**ASSIGNED TASK:** Your job with the data below is to output exactly the lines from the one holding "sido arrestados en Maryland, uno de los" down to the one holding "z-pack antibiotics side effects", both included, and no others.

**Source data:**
= = = = = = =

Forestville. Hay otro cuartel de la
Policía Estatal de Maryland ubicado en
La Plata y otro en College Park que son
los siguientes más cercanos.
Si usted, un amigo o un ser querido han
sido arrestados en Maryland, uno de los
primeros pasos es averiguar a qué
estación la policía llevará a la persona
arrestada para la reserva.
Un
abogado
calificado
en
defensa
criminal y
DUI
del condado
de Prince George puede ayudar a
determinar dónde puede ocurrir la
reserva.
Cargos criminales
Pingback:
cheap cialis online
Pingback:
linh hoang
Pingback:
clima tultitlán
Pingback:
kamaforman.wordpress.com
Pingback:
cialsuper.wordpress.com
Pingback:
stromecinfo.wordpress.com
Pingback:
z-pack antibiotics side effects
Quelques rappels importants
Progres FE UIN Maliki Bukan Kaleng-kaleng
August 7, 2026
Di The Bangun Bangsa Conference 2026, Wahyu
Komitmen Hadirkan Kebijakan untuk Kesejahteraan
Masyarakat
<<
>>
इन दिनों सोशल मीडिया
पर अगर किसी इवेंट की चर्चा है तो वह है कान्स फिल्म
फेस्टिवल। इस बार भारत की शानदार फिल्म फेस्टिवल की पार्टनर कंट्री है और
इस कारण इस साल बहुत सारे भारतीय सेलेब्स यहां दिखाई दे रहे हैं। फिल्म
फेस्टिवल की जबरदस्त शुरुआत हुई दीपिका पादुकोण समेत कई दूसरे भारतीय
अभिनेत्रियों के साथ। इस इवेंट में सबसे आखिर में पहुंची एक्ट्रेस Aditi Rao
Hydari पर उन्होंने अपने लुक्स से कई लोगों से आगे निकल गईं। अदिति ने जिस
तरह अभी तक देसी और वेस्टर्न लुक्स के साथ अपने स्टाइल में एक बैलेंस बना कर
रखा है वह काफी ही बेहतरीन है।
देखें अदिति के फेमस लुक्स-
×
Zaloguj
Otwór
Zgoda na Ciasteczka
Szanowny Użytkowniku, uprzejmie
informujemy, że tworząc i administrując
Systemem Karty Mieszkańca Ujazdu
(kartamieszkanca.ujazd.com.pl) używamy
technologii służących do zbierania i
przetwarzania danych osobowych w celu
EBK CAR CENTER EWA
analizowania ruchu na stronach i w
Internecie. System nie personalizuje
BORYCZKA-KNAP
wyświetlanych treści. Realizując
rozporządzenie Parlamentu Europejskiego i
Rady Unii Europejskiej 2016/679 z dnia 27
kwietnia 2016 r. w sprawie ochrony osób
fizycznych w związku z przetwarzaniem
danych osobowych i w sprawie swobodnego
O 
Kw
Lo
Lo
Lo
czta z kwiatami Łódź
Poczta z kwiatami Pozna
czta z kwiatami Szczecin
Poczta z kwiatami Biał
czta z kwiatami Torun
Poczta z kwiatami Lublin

= = = = = = =

**THE COMPLETED TASK:**
sido arrestados en Maryland, uno de los
primeros pasos es averiguar a qué
estación la policía llevará a la persona
arrestada para la reserva.
Un
abogado
calificado
en
defensa
criminal y
DUI
del condado
de Prince George puede ayudar a
determinar dónde puede ocurrir la
reserva.
Cargos criminales
Pingback:
cheap cialis online
Pingback:
linh hoang
Pingback:
clima tultitlán
Pingback:
kamaforman.wordpress.com
Pingback:
cialsuper.wordpress.com
Pingback:
stromecinfo.wordpress.com
Pingback:
z-pack antibiotics side effects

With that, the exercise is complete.